You can check the minimum wage in your state and what effect state law will have on future pay in a report from the Economic Policy Institute, which focuses on the poor and poorly paid workers.


Minimum Wage Workers In 21 States Got A Raise On New Year's Day

States with minimum wage increases effective January 1, 2022 by type of increase

Notes: The New York State increase took effect on December 21, 2021. Source: Economic Policy Institute

Republicans in Congress block every proposal to raise the federal minimum wage. They claim, falsely, that paying higher wages would ruin many small businesses and would mostly benefit teenagers, neither of which is even close to being true.

Studies of counties that share a border at a state line in which one side raised the minimum wage and the other didn’t find strong earnings effects and no employment effects of minimum wage increases.

Bible Belt States

Sixty percent of minimum wage workers are age 25 or older, the Bureau of Labor Statistics says. The highest levels of workers being paid the minimum wage or less are found in so-called Bible Belt states, which are also among the poorest states. About 5% of workers in Louisiana and South Carolina earn the minimum wage or less as do about four percent in Mississippi.

Raising the minimum wage, numerous studies have shown, may eliminate one in 200 low-wage jobs. The increased pay to the other 199 workers would be vastly greater than the loss of that one job, increasing overall capacity to buy goods and services. That is, raising the minimum wage is a win for workers, for businesses with products and services to sell. Customers have more to spend; tax more revenue flows in and less is spent on subsidies for the poorest workers among us.

The resistance to raising the minimum wage among politicians who shout that they are Christians is especially appalling given the many teachings in testaments Old and New about paying workers what their labor is worth and the Christian obligation to sacrifice for the poor.

The Baylor University Center for Christian Ethics shows simply and eloquently why actual Christians should support a living wage to protect workers against bad employers:

Since the 13th century, Christians have urged employers to pay a just wage—not the low payment that desperate workers will accept, but the amount they would take for their labor if they were neither coerced nor deceived nor bargaining from a vastly unequal position.

Indeed, “remuneration for labor is to be such that man may be furnished the means to cultivate worthily his own material, social, cultural, and spiritual life and that of his dependents,” wrote Pope Paul VI in Gaudium et Spes [the Pastoral Constitution on the Church in the Modern World] (1965).
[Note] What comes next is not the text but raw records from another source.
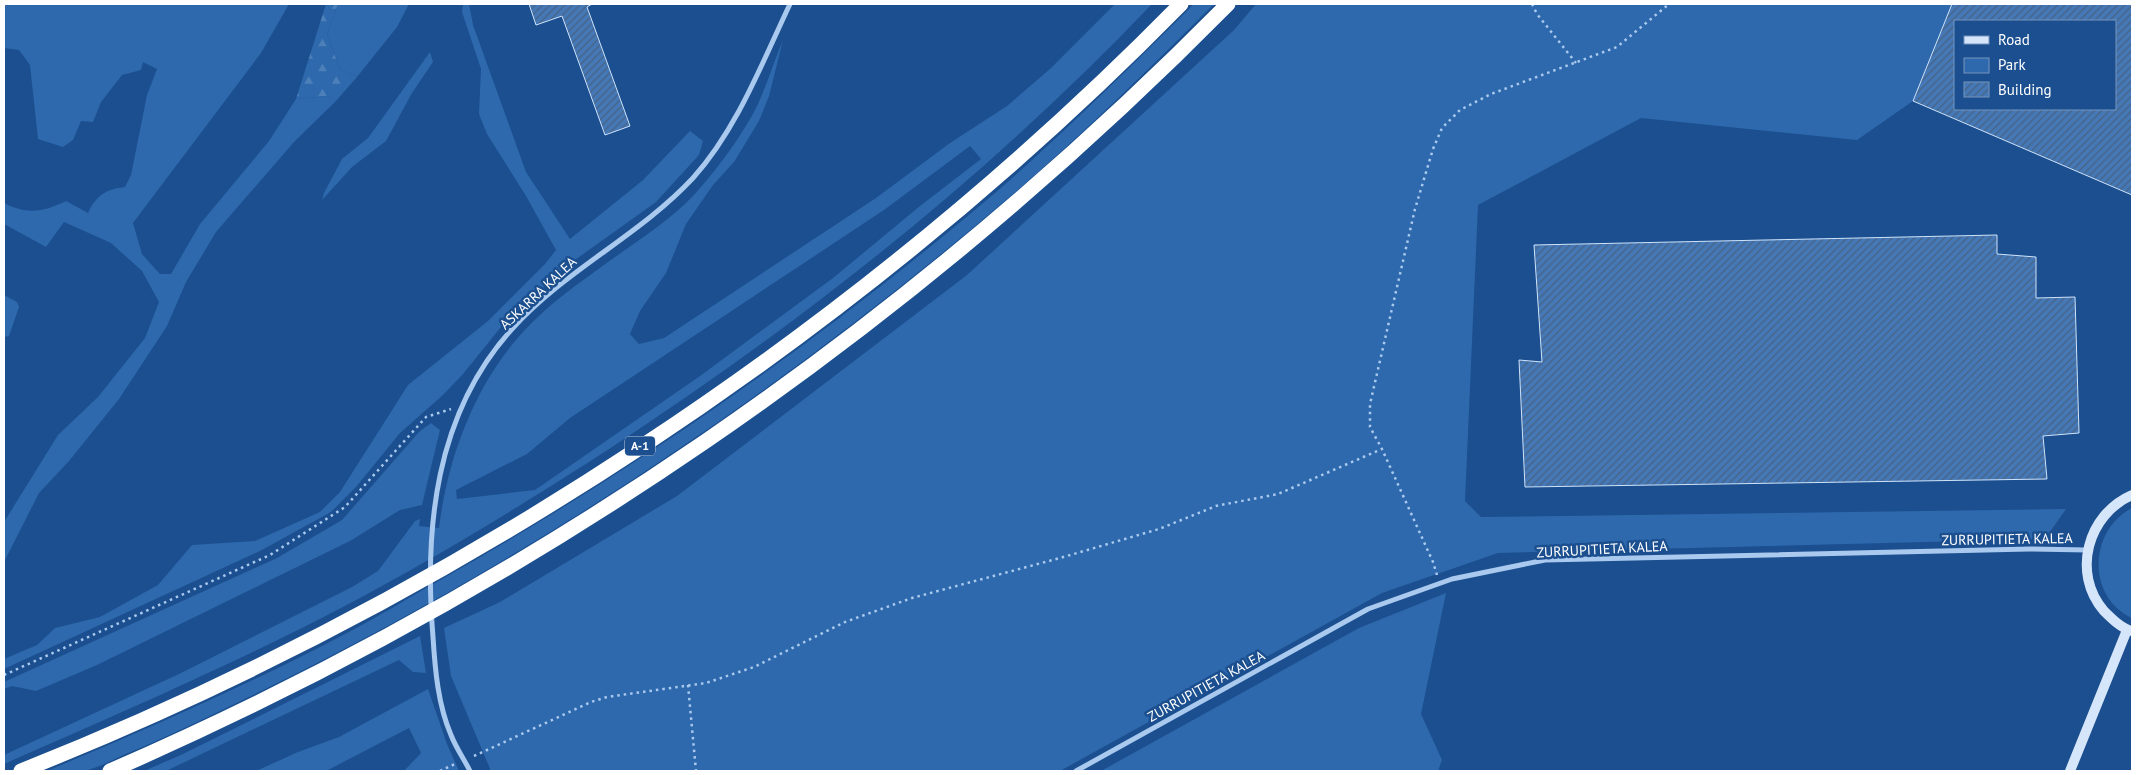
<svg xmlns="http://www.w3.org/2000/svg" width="2136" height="775" font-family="'PT Sans',sans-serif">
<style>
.green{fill:#2e69ad;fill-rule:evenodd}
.forest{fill:url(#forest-firs)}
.building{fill:url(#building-hatch);stroke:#cfe3fa;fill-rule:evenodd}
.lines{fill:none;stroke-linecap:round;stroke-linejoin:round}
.path{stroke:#a9c9ee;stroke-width:2.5;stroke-dasharray:2.5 4;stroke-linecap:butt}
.street{stroke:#a9c9ee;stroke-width:5}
.secondary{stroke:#d6e6fa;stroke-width:10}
.highway{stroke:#fff;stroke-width:15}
.labels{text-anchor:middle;stroke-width:5;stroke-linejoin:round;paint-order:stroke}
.shield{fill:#1b4f8f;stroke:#bbcadd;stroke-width:1}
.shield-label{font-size:12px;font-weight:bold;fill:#fff}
.street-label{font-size:14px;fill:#fff;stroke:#1b4f8f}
</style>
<defs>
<pattern id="forest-firs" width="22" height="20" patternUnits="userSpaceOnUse" patternTransform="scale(1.25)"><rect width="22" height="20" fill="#2e69ad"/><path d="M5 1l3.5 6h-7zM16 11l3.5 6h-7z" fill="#4d80b9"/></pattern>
<pattern id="building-hatch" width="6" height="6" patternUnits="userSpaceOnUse" patternTransform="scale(1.25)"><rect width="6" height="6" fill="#4478b7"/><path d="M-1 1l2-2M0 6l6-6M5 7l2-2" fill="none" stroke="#486282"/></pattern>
</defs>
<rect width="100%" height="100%" fill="#1b4f8f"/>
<!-- green -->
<path class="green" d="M4 4H289L261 53 133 223 142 254 160 274H171L200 224 269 141 296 99 328 96 336 101 294 142 216 232 186 282 167 326 119 399 69 461 39 493 4 562V522L58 435 98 397 145 338 159 302 142 271 111 243 64 222 46 247 4 224V203C27 215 43 212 66 201L88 213C96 195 107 189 125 187L131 175 147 95 157 69 143 62 141 70 122 75 101 102 93 122 81 121 73 140 63 147 38 139 30 65 19 50 4 48Z
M338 4H409L397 27 357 77 340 69 327 34Z
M463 4H469L473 25 526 172 570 239 643 180 690 131 703 141 699 155 656 202 568 265 505 322 463 374 443 395 400 433 356 487 331 512 260 551 4 669V659L37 645 55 628 100 617 158 585 192 545 255 541 320 512 340 492 408 385 488 321 545 264 556 250 526 196 487 134 479 114 481 69 462 12Z
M1115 4H1152C989 175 806 320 609 449 510 513 408 575 302 628 204 677 104 720 4 764V755L181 673 352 587 378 571 415 521 420 519 419 526 439 528C449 449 481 368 541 314 558 298 578 284 597 270 629 246 665 225 693 196 715 172 737 142 753 114 765 91 773 64 783 40L769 96 759 121 734 162 713 185 686 224 666 273 640 311 630 334 639 344 664 338 876 198 950 143 1007 106 1051 68ZM970 146 981 159 920 206 833 278 700 376 535 490 457 499 456 490 527 454 570 418 884 210Z
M1194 4H1214C1149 69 1083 134 1013 194 785 389 533 558 263 690 218 712 174 734 128 753 114 759 97 769 82 771 71 773 58 771 47 771 147 729 248 685 345 634 378 617 410 597 442 579 640 467 829 335 1002 187 1068 129 1131 66 1194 4Z
M1256 4H1952L1913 101 1857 140 1641 118 1478 205 1465 501 1481 517 2066 509 2045 539 1498 553 1382 593 1060 771H491L451 676 444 628 500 602 677 496 967 275 1234 30Z
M430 52 433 62 412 93 386 141 352 167 322 200 324 193 342 159 368 138Z
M4 295 17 302 19 307 9 336 4 337Z
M431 423 440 430 422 505 400 510 350 541 97 665 36 691 12 686 4 689V682L277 558 342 520 419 432Z
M2132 508V618C2086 597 2089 530 2132 508Z
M1446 593 1421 714 1442 760 1438 771H1101L1359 628Z
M420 636 426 673 413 672 399 660 166 771H144L183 754Z
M428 689 447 744 459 771H404L421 753 409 728 326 771H256L298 752 339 737Z"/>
<!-- forest -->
<path class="forest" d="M326 4H338L327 34 340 69 357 77 336 101 328 96 296 99Z"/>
<!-- building -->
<path class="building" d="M529 4H592L587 7 630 126 605 135 562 16 536 25Z
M1952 4H2132V195L1913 101ZM1955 21H2115V109H1955Z
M1997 235V254L2036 257V298L2075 297 2079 433 2043 436 2047 479 1525 487 1519 360 1542 362 1534 245Z"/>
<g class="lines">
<!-- path -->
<path class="path" d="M1532 4 1537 14 1576 63
M1437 575 1433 562 1382 449 1370 427V404L1415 209 1433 149 1442 128 1460 110 1491 94 1617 47 1669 4
M4 675 270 555 345 507 426 417 451 409
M688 685 696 771
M474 756 591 702 607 697 706 683 754 667 845 622 912 598 1060 558 1159 529 1216 506 1278 494 1382 449
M440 771 455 764"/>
<!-- street -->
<path class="street" d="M470 771C464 759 456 748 451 735 438 705 435 669 433 637 424 529 435 414 512 329 565 270 639 236 693 178 737 129 762 63 790 4
M1076 771 1368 609 1452 579 1545 560 2029 549 2087 550"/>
<!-- secondary -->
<path class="secondary" d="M2132 495C2088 514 2071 573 2104 611 2112 619 2121 628 2132 631
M2070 771 2127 630"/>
<!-- highway -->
<path class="highway" d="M21 771C451 600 857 334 1181 4
M110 771C530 588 906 330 1228 4"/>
</g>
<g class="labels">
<!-- shield labels -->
<rect class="shield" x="625" y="436.5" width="30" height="19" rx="4"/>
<g class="shield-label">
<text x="640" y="450">A-1</text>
</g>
<!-- street labels -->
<g class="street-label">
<text transform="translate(538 293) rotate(-43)" y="5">ASKARRA KALEA</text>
<text transform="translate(2007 539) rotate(-1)" y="5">ZURRUPITIETA KALEA</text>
<text transform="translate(1602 549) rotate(-3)" y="5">ZURRUPITIETA KALEA</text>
<text transform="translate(1206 686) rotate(-29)" y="5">ZURRUPITIETA KALEA</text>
</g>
</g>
<!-- border -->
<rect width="2136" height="775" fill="none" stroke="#ffffff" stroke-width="10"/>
<!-- legend -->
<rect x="1954" y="20" width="162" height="90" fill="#1b4f8f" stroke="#7695bc"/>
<rect x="1964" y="36" width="25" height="8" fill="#d6e6fa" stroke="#7695bc"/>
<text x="1998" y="45" font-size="15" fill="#ffffff">Road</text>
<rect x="1964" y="58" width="25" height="15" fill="#2e69ad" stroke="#7695bc"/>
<text x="1998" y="70" font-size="15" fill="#ffffff">Park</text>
<rect x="1964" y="82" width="25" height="15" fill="url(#building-hatch)" stroke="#7695bc"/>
<text x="1998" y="95" font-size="15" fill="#ffffff">Building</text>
</svg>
By itself, this appeal is impractical, says [Prof.] Jerold Waltman. “Unless all employers are equally convinced of the rightness of paying a just wage, and all do so in fact, the unscrupulous employer wins a competitive advantage. Therefore, only a law compelling all employers to pay the just wage will level the playing field.”

Moral Duty

Consider this moral duty to pay a living wage in the context of the law on minimum wages for restaurant and bar workers. President Bill Clinton and Congress fixed the minimum wage in 1993 at $2.13. Adjusted for inflation that’s just $1.10 an hour today.
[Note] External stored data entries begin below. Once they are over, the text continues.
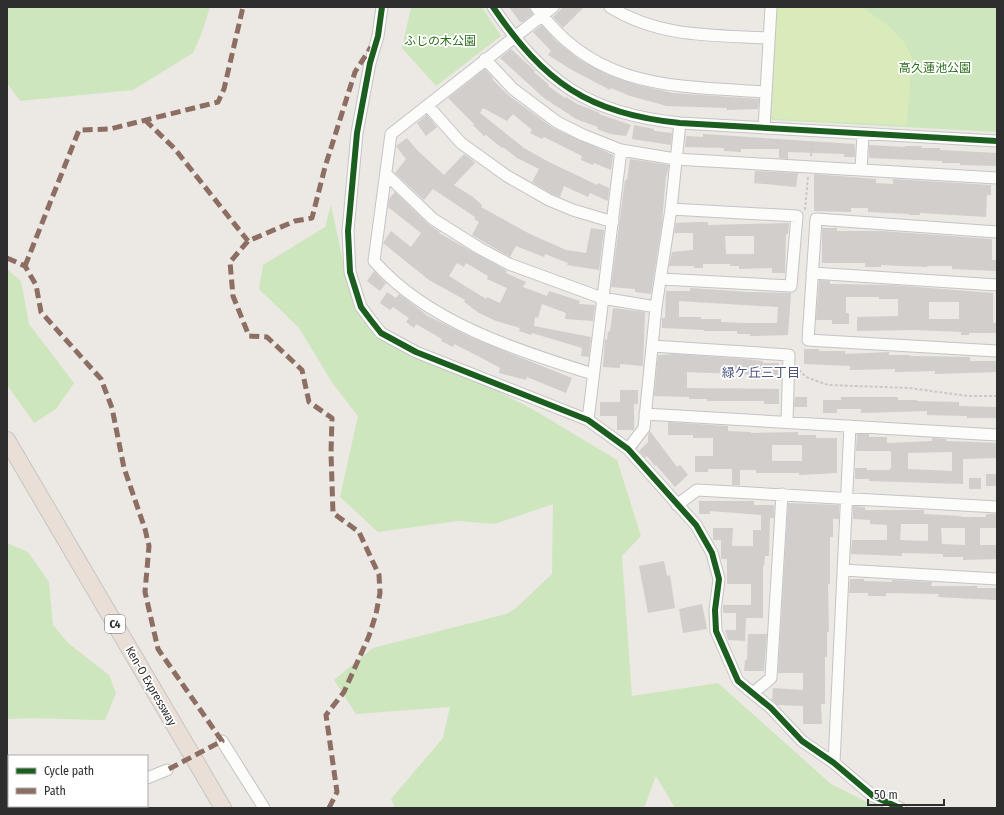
<svg xmlns="http://www.w3.org/2000/svg" width="1004" height="815" font-family="'Fira Sans Condensed','Noto Sans JP',sans-serif">
<rect width="100%" height="100%" fill="#ece8e4"/>
<path fill="#cee6be" d="M7,7h203l-9,28 -8,18 -60,37 -113,11 -13,-18z
M411,7h71l19,29 -65,50 -34,-38z
M775,7h222v125l-224,-12 -4,-3z
M331,205l14,65 17,51 172,89 83,50 24,76 -19,20 10,140 86,-13 113,101 36,18 16,6h-208l-19,-32 -12,32h-249l-4,-9 52,-61 7,-31 -94,7 -22,-34 39,-32 133,-34 9,-5 37,-35 1,-70 -58,20 -37,-3 -80,11 -38,-35 18,-81 -25,-32 -34,-56 -40,-39 4,-24 62,-38z
M7,269l14,12 8,43 45,59 -18,26 -22,14 -27,-38z
M7,543l21,9 21,30 4,43 15,18 41,32 7,18 -11,27c-33,0 -65,-3 -98,-1z"/>
<path fill="#d9eabb" d="M777,7h86l28,21 13,14 8,15 -5,68 -132,-6 -4,-3z"/>
<path fill="#d1cecb" fill-rule="evenodd" d="M509,7h19l5,7 -10,8h-3z
M563,7h21l-21,21 -10,-11z
M542,25l13,15 25,20 28,15 30,10 35,8 86,6 -1,10 -31,1v-2l-60,-2 -37,-10 -19,-8 -1,2 -38,-20 -24,-15 3,-4 -18,-19z
M511,49l24,22 -1,1 15,13 -1,1 17,12 1,-1 11,7 23,9 -1,1 32,11 -5,11 -16,-2 -13,-5 1,-2 -22,-8 -32,-21 -44,-40z
M485,69l8,9 -1,1 16,16 45,33 60,27 -2,15 -17,-7 -1,2 -12,-5 1,-4 -38,-19 -2,2 -12,-6 2,-3 -19,-16 -6,7 -24,-13 -3,5 44,35 23,13 50,24 1,-2 11,5 -1,13 -18,-8 -2,4 -24,-11 -4,11 -8,-3 -20,-12 7,-13 -22,-11 -14,-11 -1,1 -16,-13 -2,1 -11,-11 1,-1 -26,-26z
M427,115l10,12 -11,9 -9,-13z
M634,125l20,4v2l18,2 -1,12 -39,-6z
M703,134l151,10 1,1v12h-11v-3l-56,-2v7l-9,-1v-9h-38v3l-17,-1v-3l-39,-1 1,-11 17,1z
M407,138l10,12 27,25 20,-21 7,5 4,4 -21,22 19,12 9,8 -1,2 49,27 36,16 20,3 5,-25 13,2 -5,40 -32,-5 1,-2 -23,-9 -1,3 -28,-11 -6,11 -38,-22 7,-13 -5,-3 1,-2 -42,-28 -9,11 -29,-27 11,-14 -10,-13z
M869,145l36,2v-1h17l-1,2h19v2l57,3 -1,13 -36,-1v-2h-18v-2l-73,-3z
M630,159l39,6 -2,11 -1,-1 -4,48 -11,71 -16,-2v-3l-24,-2 14,-107h2z
M755,171l43,2 -2,14 -42,-4z
M814,174l62,5v4l17,1v-5l98,6v10h-4l-1,22 -66,-4v2h-11v-1l-41,-2v-4h-17v4l-37,-1z
M395,192l33,32 12,8 -1,1 68,38 -1,2 20,9 -3,5 24,9 2,-5 31,10 -1,3 16,1 -2,16 -28,-2 1,-6 -24,-9 -4,14 -3,-1 -1,9 57,11 -2,20 -8,-1 1,-8 -50,-15 -1,2 -12,-4 1,-3 -24,-7 -17,-8 -15,-11 1,-2 -36,-20 -46,-37 8,-12 20,16 10,-14 -33,-26 1,-8zM457,263l7,4 2,-4 22,13 -1,3 20,9 -7,15 -13,-6 -1,2 -37,-23z
M696,222h12v3l81,-2 -1,11h-2l-1,39h-13v-5l-33,1v-3h-9v-2h-27v4h-9v-2h-25l3,-14 21,-2v-17h-19l2,-10zM725,236h29v18h-28z
M822,228h15v3h45l110,8v21h5v11l-45,-2v-3h-25v1l-46,-2v2h-16v-4h-43z
M374,271l12,12 -6,8 -13,-10z
M819,280l11,1v3l62,1 101,8v30h4v10h-28v2h-8v-3l-46,-2 -58,1v-14l41,-1v-17h-19v-2h-33v16h3v11h-17v-4h-16zM929,302h30v17h-30z
M690,288l59,4 42,1 -3,42 -38,1v-2h-13v-3h-33v-1l-42,-2v-10h3l1,-27h24zM679,301l99,6 -1,16h-32l-24,-1v-3h-20v-2h-22z
M387,292l9,6 3,-4 29,22 44,22 100,40 -6,15 -39,-16 -1,3 -27,-7 1,-5 -22,-12 -24,-12 -1,3 -12,-6 1,-2 -26,-15 -2,4 -8,-6 3,-4 -16,-11 -3,3 -10,-7z
M613,308l32,4 -2,54 -23,-2v4l-17,-1 2,-28 2,1 1,-9 2,1z
M804,349h15v2h26v3l44,-2v3h21v1l60,1v4h27v11l-62,2v-3l-40,1v-3l-45,1v-4l-46,-2z
M675,354l71,5 17,2v2h16v13l-92,-4v16l92,1v15h-15v-3h-57v-2h-18v-2l-35,-1 4,-41z
M620,390h18v14h-4v26h-17v-14h-17v-14h20z
M795,397h12v10h-13z
M841,397h57v3h19v1l42,1v4l38,1v11h-30v-2l-40,-1v-4l-66,2v-4h-24v4h-14v-13h18z
M668,422l60,4v5l23,1v1l47,-1v3h18v3h21v35l-38,2v-2h-43v-3h-16v15h-8v-16h-24v3h-13v-16h18v-18h-20v-3h-25zM772,445h30v16h-30z
M650,431l27,36 3,-2 8,10 -13,12 -19,-22 -1,1 -8,-10 -2,2 -6,-7 9,-9v-7z
M857,434h12v3h18v6l45,-2v-3l14,1v2l51,2v15l-34,1v25l-94,-3v-2h-14v-11h12v2h22l2,-2v-17h-35zM952,452v19l-44,-2v-16z
M986,474h11v12h-11z
M969,478h12v11h-12z
M699,501h55v4h20v13h-4l-1,38h-4l-1,10h-1v52h-17l-1,23 -17,-1 -3,-10h11v-17h-13v-8h28v-21h-24v-25h-6v-19h-8v-12h20l-1,18h21v-16h8v-15l-51,-4v3h-11z
M788,503l51,2v14h-6v18h-3v47h-2l1,48h-2v25h-2v47h-4l1,20h-19v-18l-26,-1 -5,-5 1,-12 30,2v-17h-25z
M853,506l12,1v3h59v4l37,2v1h25v-3h11v14h-17v17h17v14l-34,1v-3h-20v-3l-41,-1v3l-51,-2 1,-14h35v-15l-17,-1v-4l-17,-1zM901,524h27v17l-28,-1zM941,528h24v17l-23,-1z
M664,561l3,15 3,-1 5,33 -27,5 -9,-47z
M850,579h14v2l28,1v-2l40,2 -1,4h46v2h20v12l-59,-3 1,-3 -53,-1v3h-18v-3h-19z
M702,604l5,25 -24,4 -4,-24z
M748,634h19l-3,37h-20l1,-11h2z"/>
<g fill="none" stroke-linecap="round" stroke-linejoin="round">
<g stroke="#c5c4c5" stroke-width="13">
<path id="minor" d="M382,7l-4,29 -8,27 -13,70 -9,98 2,41 11,35 9,12 11,14 35,19 172,68 40,29 68,76 16,28 7,26 -4,31 1,21 22,50 33,27 31,33 32,22 39,33 27,12
M493,7c51,75 95,107 187,116l317,18
M536,7c59,83 139,79 230,85
M553,7l-162,127 -17,127c53,61 144,90 219,113
M610,7c50,31 103,28 159,31
M485,59l28,30 44,33 26,13 38,15 54,9 322,19
M428,106l33,37 46,33 42,24 24,10 40,12
M764,128l7,-121
M861,170l2,-36
M386,174l47,45 46,29 30,16 93,34 54,9
M997,232l-181,-13 -8,121 189,11
M812,273l185,12
M661,279l130,7 6,-70 -126,-7
M652,346l137,9 -2,67
M645,414l352,21
M588,420l33,-270
M628,449l16,-21 12,-121 15,-98 9,-86
M677,505l20,-15 300,17
M843,570l154,9
M753,693l18,-15 11,-184
M222,741l42,67
M834,763l16,-337
M147,778l20,-8
M123,808l2,-2"/>
</g>
<g stroke="#c6c5c4" stroke-width="18">
<path id="highway" d="M7,440l216,368"/>
</g>
<path stroke="#c9c9c8" stroke-width="2" stroke-dasharray="3 2" stroke-linecap="butt" d="M811,156l2,-15
M805,210l3,-33
M799,370l7,7 22,8 81,3 59,8h29"/>
<use href="#minor" stroke="#fcfcfb" stroke-width="11"/>
<use href="#highway" stroke="#eadfd6" stroke-width="16"/>
<path stroke="#8d6e63" stroke-width="5" stroke-dasharray="10 5" stroke-linecap="butt" d="M145,120l29,28 74,93
M7,258l18,8 11,19 5,27 60,67 11,29 12,60 21,61 4,17 -4,46 13,57 64,92 -55,29
M25,266l54,-136 31,-1 108,-27 6,-13 19,-82
M329,808l8,-16 -11,-77 18,-23 25,-56 7,-22 4,-21 -1,-18 -20,-43 -26,-19 -2,-60 1,-35 -23,-16 -7,-32 -35,-33 -18,-1 -16,-40 -3,-34 18,-21 47,-20 17,-3 13,-51 30,-95 16,-25"/>
<g stroke="#fff" stroke-width="8">
<path id="cycleway" d="M382,7l-4,29 -8,27 -13,70 -9,98 2,41 11,35 9,12 11,14 35,19 172,68 40,29 68,76 16,28 7,26 -4,31 1,21 22,50 33,27 31,33 32,22 39,33 27,12
M493,7c51,75 95,107 187,116l317,18"/>
</g>
<use href="#cycleway" stroke="#1b5e20" stroke-width="6"/>
</g>
<g text-anchor="middle" dominant-baseline="central" stroke-width="3.5" stroke-linejoin="round" paint-order="stroke">
<rect fill="#fff" stroke="#6d6d6d" stroke-width="1" x="105" y="615" width="20" height="18" rx="3"/>
<g font-size="11" font-weight="bold" fill="#2e2e2e">
<text x="115" y="624">C4</text>
</g>
<g font-size="12" fill="#2c6e1b" stroke="#fff">
<text x="440" y="41">ふじの木公園</text>
<text x="935" y="68">高久蓮池公園</text>
</g>
<g font-size="12" fill="#2e2e2e" stroke="#fff">
<text transform="translate(151 686) rotate(60)">Ken-O Expressway</text>
</g>
<g font-size="13" fill="#4d5680" stroke="#fff">
<text x="761" y="372">緑ケ丘三丁目</text>
</g>
</g>
<rect width="1004" height="815" fill="none" stroke="#2e2e2e" stroke-width="16"/>
<rect x="8" y="755" width="140" height="52" fill="#ffffff" stroke="#ababab"/>
<rect x="16" y="768" width="20" height="6" fill="#1b5e20" stroke="#ababab"/>
<text x="44" y="775" font-size="12" fill="#2e2e2e">Cycle path</text>
<rect x="16" y="788" width="20" height="6" fill="#8d6e63" stroke="#ababab"/>
<text x="44" y="795" font-size="12" fill="#2e2e2e">Path</text>
<path d="M868 799v6h76v-6" fill="none" stroke="#2e2e2e" stroke-width="2"/>
<text x="874" y="799" font-size="12" fill="#2e2e2e" stroke="#ffffff" stroke-width="3" paint-order="stroke">50 m</text>
</svg>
Waitstaff, busboys and the like must apply their tips to fill the gap between $2.13 and $7.25. That means that the first $5.12 in tips they collect each hour is just a subsidy to the restaurant or bar owner who pays only the federal minimum.

To get an idea of just how hard congressional Republicans are making life for the lowest-paid workers consider this: The average cost of a municipal bus to get to work and back was $3.20 – and that was in 2019. That’s an hour and a half of minimum wage restaurant work just for bus fare.

Why The Right Should Support Boosting Minimum Wage, Too

Why The Right Should Support Boosting Minimum Wage, Too

I’ve heard a lot of goofy arguments against raising the federal minimum wage. The silliest goes like this: “You want to raise the minimum wage to $15? Why not $50? Why not $100?”

Of course, that’s not a real argument. Yet I hear it a lot, which means it probably originates somewhere in the nation’s vast menagerie of conservative talk-show hosts.

The answer, if this pseudo-argument deserves one, is that $15 is at least where the current minimum hourly wage of $7.25 would be if it had kept up with worker productivity since the 1960s, according to various experts.

For example, the liberal-leaning Economic Policy Institute estimates that, if the minimum wage had kept pace with productivity growth since 1968, as it did for the two decades before, it would now be $18.67 per hour. Ah, the good old days.

That figure makes President Barack Obama’s request for a raise to $10.10, after asking for $9 earlier in the year, sound modest.

Yet at the other end of the political spectrum you have conservatives like Rep. Joe Barton, a Texas Republican, who told National Journal that he would rather just get rid of the federal minimum wage altogether. “I think it’s outlived its usefulness,” he said, although he acknowledged that “it may have been of some value back in the Great Depression.”

No minimum wage? It seems to me that America tried that before. It’s called slavery.

But whether Barton’s fellow Republicans share his extreme view or not, a minimum wage increase isn’t likely to have any easier time in the current Congress than most of this president’s other requests.

That’s a tragedy for millions of hard-working Americans who are having an increasingly tough time making ends meet — even as stocks soar to record highs on Wall Street.

Does it sound like I’m talking class warfare? Americans didn’t think so in the three decades after World War II, when the idea of wages keeping up with productivity had much more bipartisan support.

In the years from 1947 to 1969, the minimum wage actually did keep pace with productivity growth, according to the Center for Economic and Policy Research, another liberal-leaning Washington think tank. As recently as President George W. Bush’s administration, Congress passed a bipartisan minimum wage increase in 2007 that included tax breaks for small businesses. That’s not class warfare. It’s legislating.

Yet not all conservatives are opposed to raising the minimum wage. While Washington sounds gridlocked, the issue has produced productive alliances in various states and municipalities.

In California, fast-food workers and others who have been rallying nationwide for minimum wage increases, have found an unusual ally in Ron Unz. The conservative Silicon Valley businessman probably is best known for backing Proposition 227 in 1998, a ballot issue that eliminated bilingual education as it had been practiced in California schools.

Now the former publisher of The American Conservative magazine has submitted a ballot initiative to the California secretary of state that would raise the state minimum wage to $12 an hour in 2016 from the current $8.

His reasons? Strictly conservative, he points out. He sees it as an economic growth measure. It would put $15 billion a year into the pockets of workers who would spend it as “one of the largest economic stimulus packages in California history,” he told KQED radio. And it would be funded entirely by the private sector, he pointed out.

More controversially, Unz hopes that raising the minimum wage would help slow the flow of illegal immigration. “In effect, a much higher minimum wage serves to remove the lowest rungs in the employment ladder,” he wrote in the magazine he used to publish, “thus preventing newly arrived immigrants from gaining their initial foothold in the economy.”

That may be asking too much, in my view. History shows that immigration, legal or illegal, rises or falls according to how well the U.S. economy is doing.

But there’s no question that raising wages would make work in this country even more attractive, particularly to Americans who already toil on the bottom rungs of the income ladder. They deserve a raise.